PASSAGE PROVIDED —
%%

# Import libraries

In [1]:
import re
import pandas as pd
import pickle

# Convert the C5 tagset to our tagset

In [2]:
def bnc_to_ud(tag):
    if "AJ" in tag:
        return "ADJ"
    if tag == "AT0":
        return "DET"
    if "AV" in tag:
        return "ADV"
    if tag == "CJC":
        return "CCONJ"
    if tag in ["CJS", "CJT"]:
        return "SCONJ"
    if tag in ["CRD", "ORD"]:
        return "NUM"
    if tag == "DPS":
        return "PRON"
    if tag in ["DT0", "DTQ"]:
        return "DET"
    if tag == "EX0":
        return "PRON"
    if tag == "ITJ":
        return "INTJ"
    if tag in ["NN0","NN1","NN2"]:
        return "NOUN"
    if tag == "NPO":
        return "PROPN"
    if "PN" in tag:
        return "PRON"
    if tag in ["POS","TO0","XX0","ZZ0"]:
        return "PART"
    if "PR" in tag:
        return "ADP"
    if "PU" in tag:
        return "PUNCT"
    if tag == "UNC":
        return "NOUN"
    if tag.startswith("V"):
        if tag[1] != "V":
            return "AUX"
        else:
            return "VERB"

In [3]:
with open("../corpus/BNClemma10_3_with_c5.txt", 'r', encoding='utf-8') as file:
    lines = file.read().splitlines()

In [4]:
word_lemma_dict = {}

In [5]:
for line in lines:
    parts = line.split("->")
    if len(parts) <2:
        continue
    lemma = parts[0].strip().lower()
    forms = parts[1].split(",")
    for form in forms:
        data = form.split(">")
        tag = bnc_to_ud(data[0].replace('<','').strip())
        word = data[1].strip().lower()
        if word in word_lemma_dict:
            word_lemma_dict[word][tag]=lemma
        else:
            word_lemma_dict[word]={tag:lemma}

In [6]:
len(word_lemma_dict.keys())

23035

In [None]:
with open('../models/lemma_dict.pkl', 'wb') as f:
    pickle.dump(word_lemma_dict, f)

# Rule-based lemmatizer for plural noun cases

In [7]:
def inflect_noun_singular(word):
    irregular_dict = pickle.load(open('../models/noun_exception.pkl','rb'))
    consonants = "bcdfghjklmnpqrstwxyz"
    vowels = "aeiou"
    word = str(word).lower()
    if len(word) < 2:
        return word
    if word in irregular_dict:
        return irregular_dict[word]
    if word.endswith('s'):
        if len(word) > 3:
            #Leaves, wives, thieves
            if word.endswith('ves'):
                if len(word[:-3]) > 2:
                    return word.replace('ves','f')
                else:
                    return word.replace('ves','fe')
            #Parties, stories
            if word.endswith('ies'):
                return word.replace('ies','y')
            #Tomatoes, echoes
            if word.endswith('es'):
                if word.endswith('ses') and word[-4] in vowels:
                    return word[:-1]
                if word.endswith('zzes'):
                    return word.replace('zzes','z')

%%

EXTRACTED RECORDS —
%%

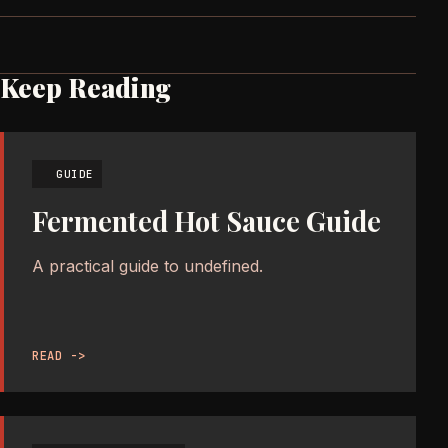
Keep Reading
GUIDE
Fermented Hot Sauce Guide
A practical guide to undefined.
READ ->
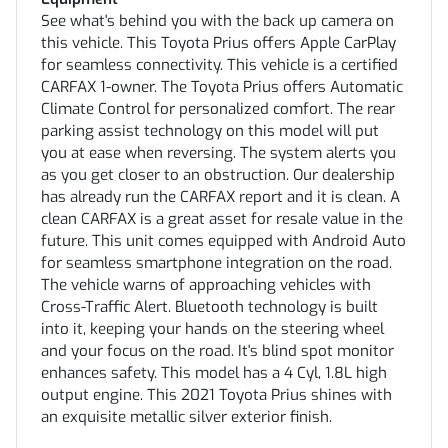
See what's behind you with the back up camera on
this vehicle. This Toyota Prius offers Apple CarPlay
for seamless connectivity. This vehicle is a certified
CARFAX 1-owner. The Toyota Prius offers Automatic
Climate Control for personalized comfort. The rear
parking assist technology on this model will put
you at ease when reversing. The system alerts you
as you get closer to an obstruction. Our dealership
has already run the CARFAX report and it is clean. A
clean CARFAX is a great asset for resale value in the
future. This unit comes equipped with Android Auto
for seamless smartphone integration on the road.
The vehicle warns of approaching vehicles with
Cross-Traffic Alert. Bluetooth technology is built
into it, keeping your hands on the steering wheel
and your focus on the road. It's blind spot monitor
enhances safety. This model has a 4 Cyl, 1.8L high
output engine. This 2021 Toyota Prius shines with
an exquisite metallic silver exterior finish.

%%

REQUIRED WORK — Reproduce word for word the part of the lemmatizer code from "tag = bnc_to_ud(data[0].replace('<','').strip())" up to and including "len(word_lemma_dict.keys())".

PROBLEM SOLUTION —
tag = bnc_to_ud(data[0].replace('<','').strip())
        word = data[1].strip().lower()
        if word in word_lemma_dict:
            word_lemma_dict[word][tag]=lemma
        else:
            word_lemma_dict[word]={tag:lemma}

In [6]:
len(word_lemma_dict.keys())